What a "harness" actually is
The pair pause to define the term, because it gets thrown around. A harness is the wrapper around the large language model — the system prompt, the tools, and the context that let the model know what it's working on and how to act on it. Claude Code itself is a harness: when you run it, it loads a system prompt on top of the model and gives it tools to run commands and create files.
On top of the harness sits what Cole calls the AI layer — the part you build yourself: your CLAUDE.md, your skills, your hooks, and any MCP servers connecting the agent to your CRM, task manager, or other platforms. The mental model: the LLM is the reasoning brain at the center, the harness (Claude Code, Codex, etc.) wraps it, and you build context and integrations on top.
Gotchas & Caveats
- The "dumb zone" is real. A million-token context window is a false sense of security — Cole pegs Opus's degradation at roughly 250,000 tokens. Don't equate "fits in context" with "the model will use it well." Curate context.
- Sycophancy. Ask "does this plan look good?" and the model will usually say yes without scrutiny. Build your own review step rather than trusting its agreement.
- "Done" is a claim, not proof. Models report tasks complete when they aren't — verification is the only thing that turns a 65–70% first pass into ~92%.
- Guardrail text is not enforcement. Tell the agent "never wipe the database" or "don't delete this folder" and it can still write a script that does exactly that. Instructions reduce probability; they don't enforce.
- Plan mode is optional. Cole skips Claude Code's built-in plan mode in favor of a custom planning skill, because plan mode shifts the agent into a behavior he'd rather control himself.

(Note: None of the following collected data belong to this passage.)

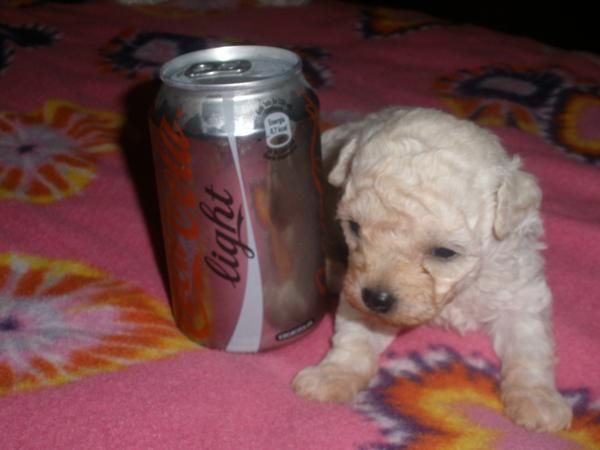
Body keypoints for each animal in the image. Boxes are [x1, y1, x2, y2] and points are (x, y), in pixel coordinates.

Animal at [292, 108, 576, 432]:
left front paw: (538, 401)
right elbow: (354, 338)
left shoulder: (520, 292)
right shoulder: (360, 290)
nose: (376, 299)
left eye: (444, 253)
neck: (459, 291)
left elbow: (531, 348)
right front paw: (332, 375)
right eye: (354, 227)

Common Errors & Fixes Covered
Why it happens: The agent saw an item on its task list, misinterpreted it, and acted "helpfully" — sending a broadcast that was never meant to go out.

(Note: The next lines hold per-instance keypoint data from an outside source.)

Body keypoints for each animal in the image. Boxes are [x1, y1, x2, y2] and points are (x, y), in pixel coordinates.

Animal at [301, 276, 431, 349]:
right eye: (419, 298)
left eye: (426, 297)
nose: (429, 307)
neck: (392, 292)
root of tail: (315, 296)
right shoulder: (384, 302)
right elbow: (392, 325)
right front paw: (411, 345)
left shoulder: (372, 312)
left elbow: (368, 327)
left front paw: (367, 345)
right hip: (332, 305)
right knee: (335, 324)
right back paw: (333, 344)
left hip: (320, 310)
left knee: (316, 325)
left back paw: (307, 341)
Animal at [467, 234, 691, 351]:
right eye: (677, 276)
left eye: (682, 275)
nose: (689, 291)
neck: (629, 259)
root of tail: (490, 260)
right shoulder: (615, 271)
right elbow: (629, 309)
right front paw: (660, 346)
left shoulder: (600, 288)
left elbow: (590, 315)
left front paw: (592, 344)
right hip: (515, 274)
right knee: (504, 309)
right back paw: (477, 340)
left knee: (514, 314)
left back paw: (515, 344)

Fix / lesson: Assume that anything the agent can read or touch, it eventually will — even if you never asked it to. Design permissions and blast-radius around that assumption rather than around polite instructions. See our cross-platform security center for hardening patterns.
Key Takeaways
- Be the director of your coding agents — a repeatable system — not a vibe coder pulling a slot-machine lever and praying.
- The loop that scales: plan with context → build → verify → evolve.

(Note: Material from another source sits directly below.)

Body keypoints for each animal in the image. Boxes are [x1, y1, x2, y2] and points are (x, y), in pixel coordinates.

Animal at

- A harness wraps the model with tools + context; your CLAUDE.md, skills, hooks, and MCP servers are the AI layer you build on top.
- Verification is the highest-leverage step — it's the difference between a 70% and a 92% first pass.
- Use Claude Code as a second brain that learns how you work, not just a code generator.
- Cole's opinionated take: building your own system directly on Claude Code gives more control than adopting OpenClaw or Hermes wholesale — though those tools are powerful and easy to extend.